Lo scandalo è il blocco sulle Toghe

Antonio Ingroia ha subito gridato allo scandalo sostenendo che il Pdl vuole realizzare il programma della P2 di mettere sotto controllo politico la magistratura. E sulla sua scia si sono subito messi anche alcuni esponenti del Pd che hanno immediatamente reagito alla proposta del senatore Donato Bruno di rivedere i rapporti tra Capo dello Stato, Csm e Corte Costituzionale nel caso di una riforma costituzionale destinata ad introdurre l’elezione diretta del Presidente della Repubblica, lanciando lo slogan che la “magistratura non si tocca”. Ma lo scandalo non è il tentativo di Pdl di applicare il programma di Gelli.

È la reazione degli Ingroia e dei suoi imitatori del Pd ad un’iniziativa tesa all’esatto contrario. Cioè ad impedire che in caso di elezione diretta del Capo dello Stato il Consiglio Superiore della Magistratura e la Corte Costituzionale diventino di fatto subordinate e dipendenti da una Presidenza della Repubblica diventata espressione di un potere esecutivo infinitamente rafforzato rispetto a quello attuale. Potrebbe un Capo dello Stato eletto direttamente dal corpo elettorale assicurare l’autonomia e l’indipendenza della magistratura svolgendo le funzioni di presidente effettivo del Consiglio Superiore della Magistratura e potendo decidere la composizione della Corte Costituzionale? Se all’epoca del suo scontro con il Csm l’allora Presidente della Repubblica, Francesco Cossiga, avesse avuto i poteri di un Capo dello Stato eletto direttamente avrebbe fatto entrare i carabinieri a Palazzo dei Marescialli e arrestare i componenti dell’organo di autocontrollo della magistratura per attentato agli organi costituzionali.

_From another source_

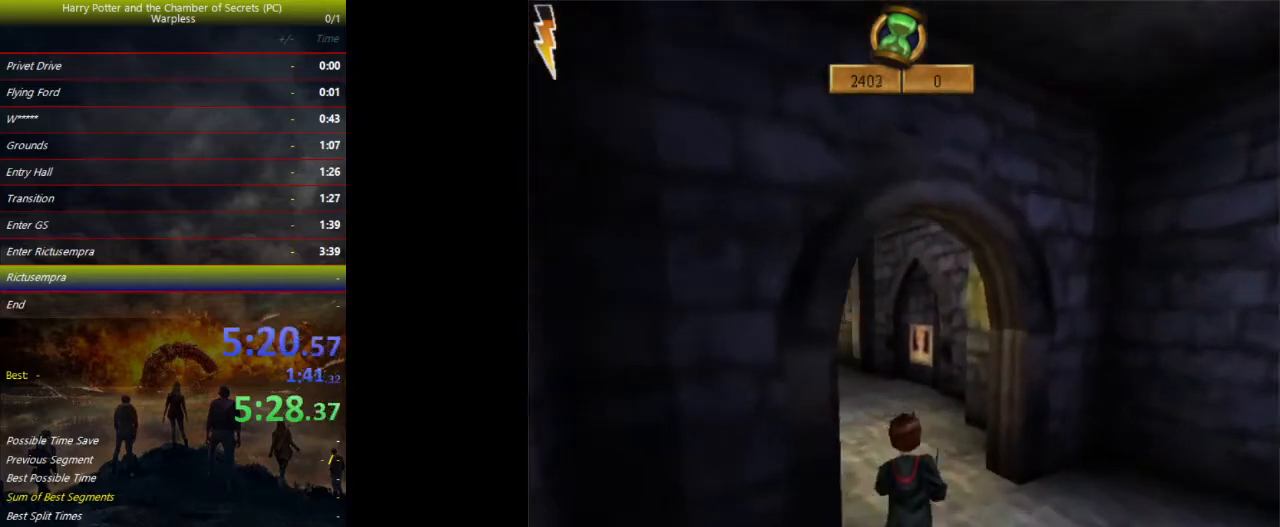
{"keys": ["shift", "space", "w"], "events": [[267, "a", "down"], [367, "a", "up"]]}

Lo scandalo, allora, non è nell’ovvio tentativo di predisporre una riforma costituzionale organica e capace di realizzare nuovi pesi e contrappesi in grado di assicurare l’equilibrio dei poteri. È nella dimostrazione lampante, addirittura sfacciata, che una parte della sinistra trasformatasi in un fronte di ottusa conservazione l’obiettivo da perseguire non è quello delle riforme in grado di modernizzare e rendere più efficienti le istituzioni ma è quello di non toccare in alcun modo lo strapotere di cui gode la magistratura grazie all’insensatezza dei legislatori della Prima Repubblica, alla degenerazione corporativa di parte della categoria e all’interesse della sinistra di poter contare sull’uso politico della giustizia per eliminare i propri avversari senza essere costretta a ricorrere all’arma del voto. Se questo è il vero scandalo, allora, si capisce come il lavoro dei saggi per le riforme avviato dal governo Letta e gli impegni assunti dal Pd in favore di una seria riforma istituzionale siano solo una gigantesca cortina fumogena tesa a nascondere il proposito di non toccare nulla.

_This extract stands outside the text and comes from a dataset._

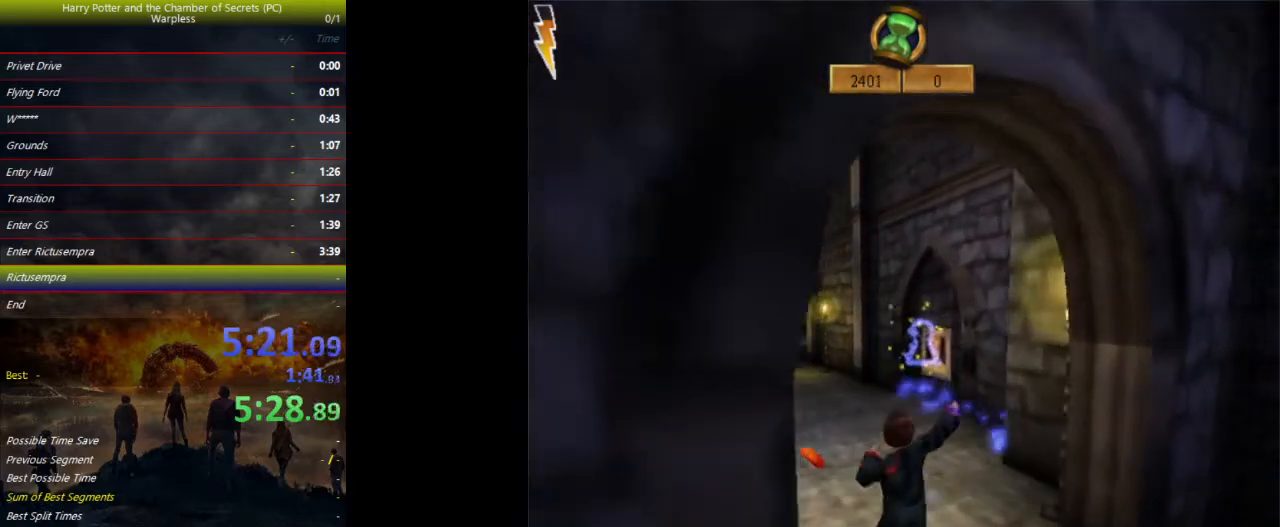
{"keys": ["shift", "space", "w"], "events": []}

Per perpetuare all’infinito (o, quanto meno, almeno finché riesca a reggere) quello squilibrio istituzionale che mette il potere esecutivo e legislativo alla mercé di pezzi del potere giudiziario sostenuti dai gruppi egemoni dell’informazione e della cultura. Se così è le riforme diventano una truffa . E, soprattutto, diventa una truffa la cosiddetta pacificazione che dovrebbe essere perseguita e realizzata attraverso l’azione del governo di larghe intese. Smascherare le truffe diventa un atto di sopravvivenza. E pretendere atti concreti che smentiscano il rischio di blocco conservatore dell’esistente diventa l’unico modo per tenere in piedi il governo e cercare di realizzare, malgrado tutto, la pacificazione.